Quando alla donna parve, portò un tovagliolo, un pane, una forchetta di ferro e gridò verso un sotterraneo:

— Baccalà alla livornese per uno.

— Adesso ho capito — , meditò il signor maggiore — , la cucina è laggiù.

E gli sarebbe piaciuto intanto parlare con quella donna e tentò così qualche delicata domanda, ma ne ebbe quelle gelide risposte che le donne rèndono all’uomo, quando questi non rappresenti più per esse una potenza o di amore o di denaro.

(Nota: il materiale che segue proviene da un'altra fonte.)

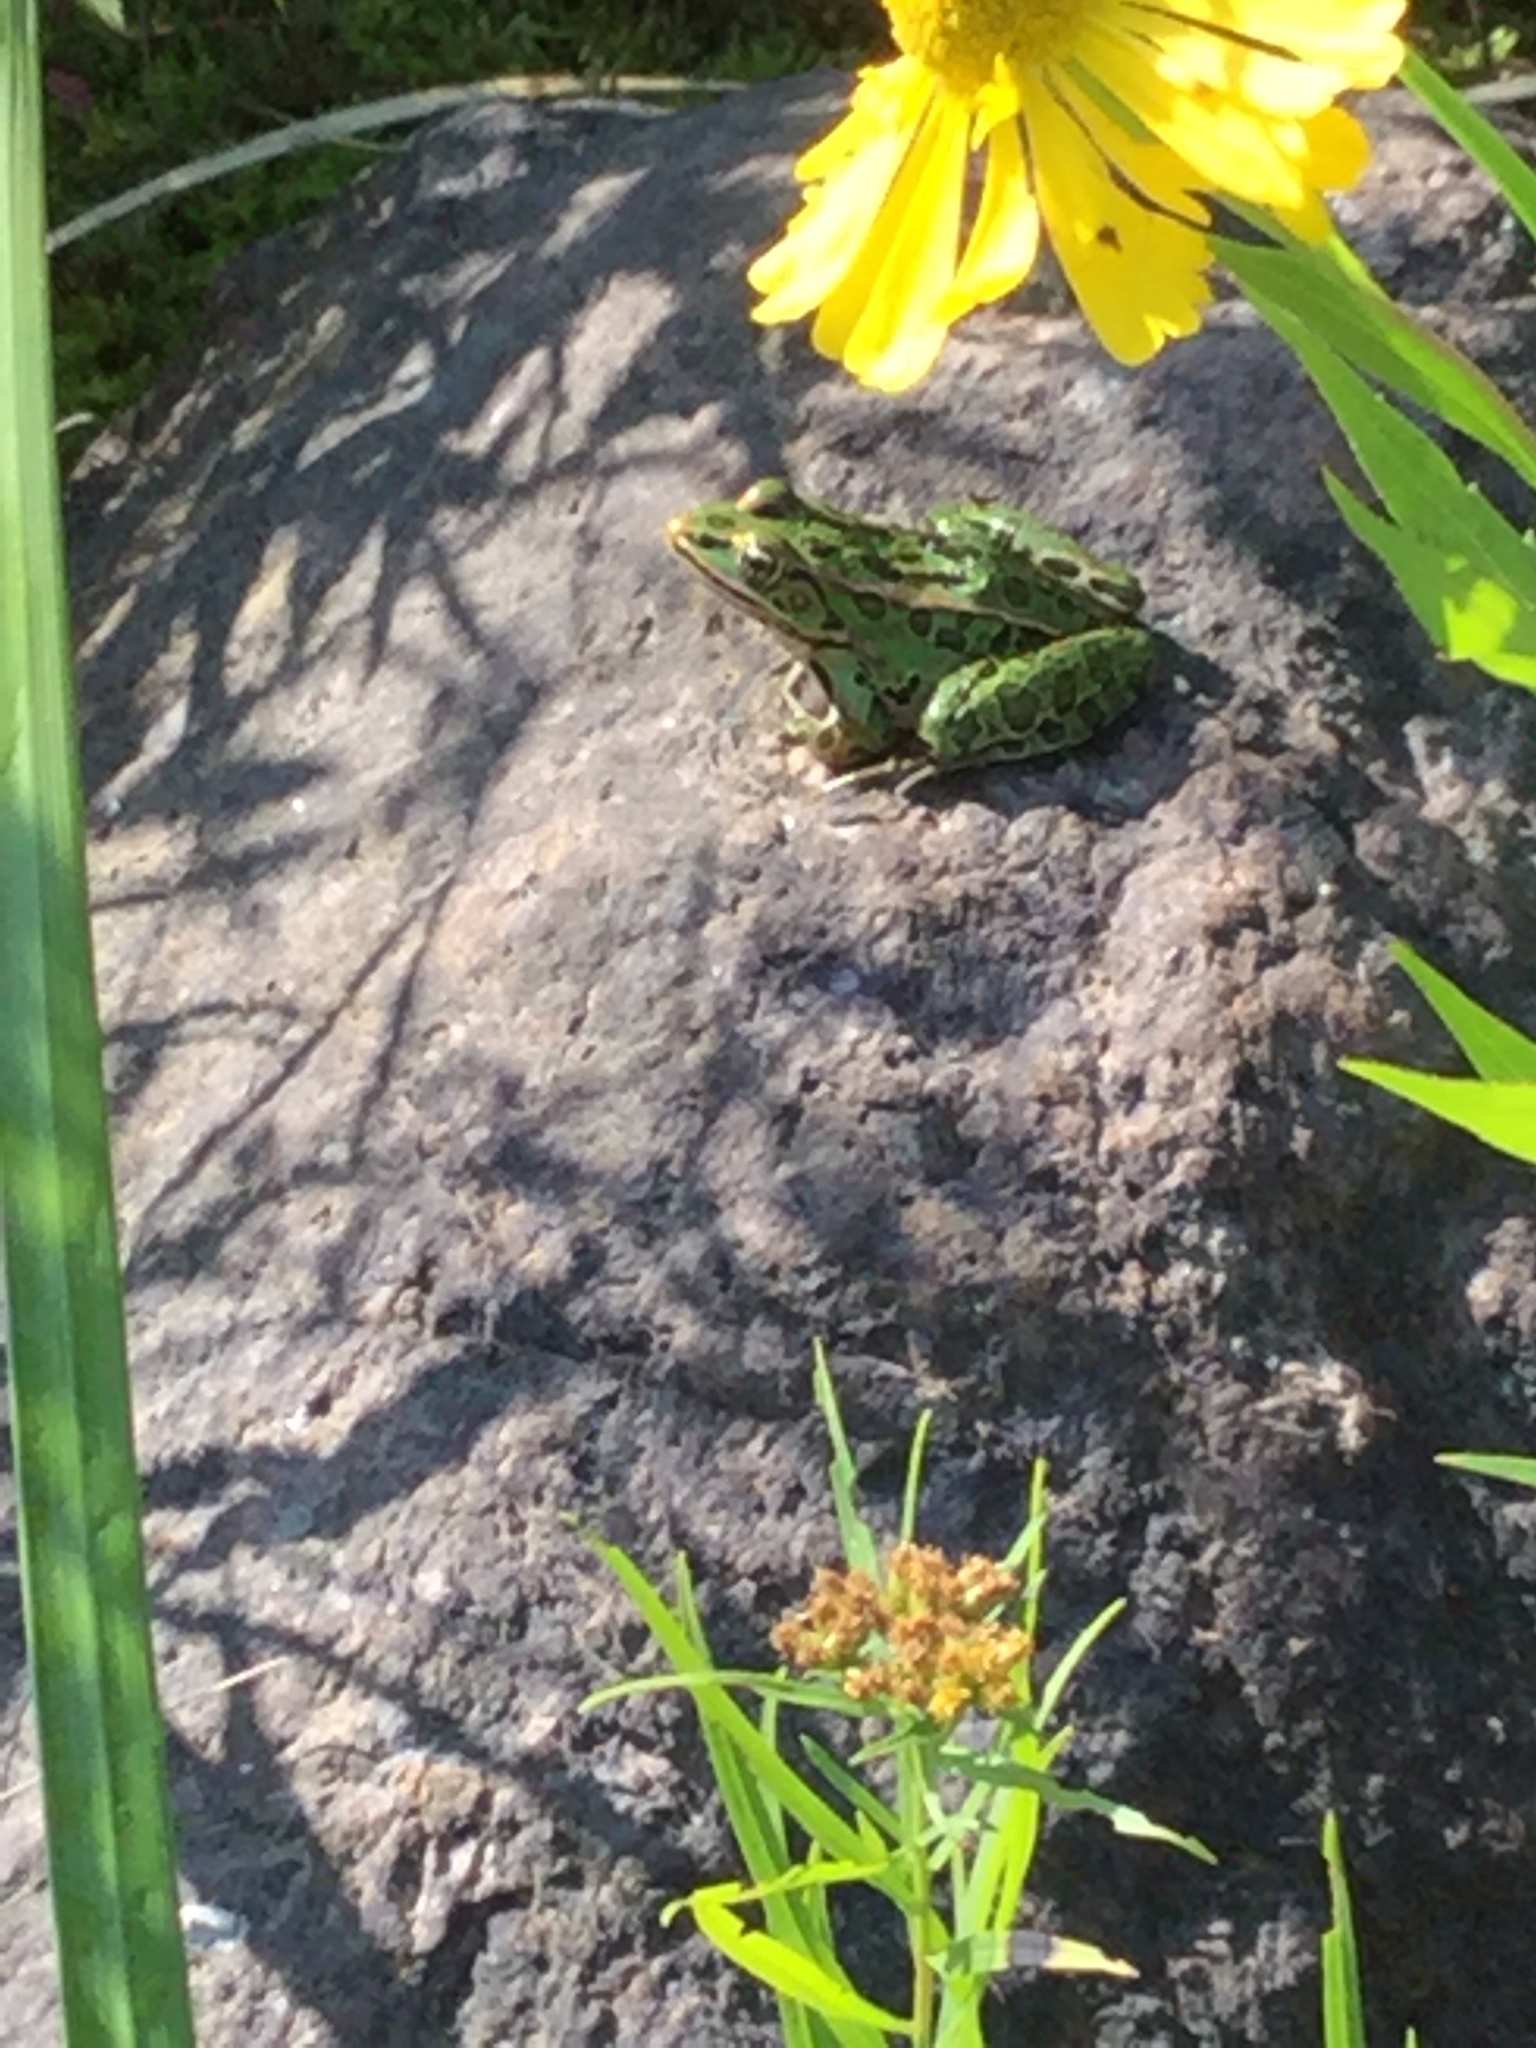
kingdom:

E intanto era entrata una compagnia di quattro uomini un po’ cialtroneschi all’aspetto, ai quali la donna, come per consuetudine, porse una lavagnetta e le carte da gioco, ed essi si misero a giocare e ogni tanto guardavano lui, perchè, nel modo istesso che un birbante produce meraviglia e repulsione fra gente per bene, così un uomo per bene produce meraviglia e repulsione fra birbanti.

Bestemmiavano anche Iddio, i santi, la Madonna, l’Italia, la patria; ma che ricchezza di lingua! Tutte le parole terminavano in italiano.

Finalmente un passo risonò su per la scaletta di legno del sotterraneo.

— Oh, ecco il baccalà alla livornese!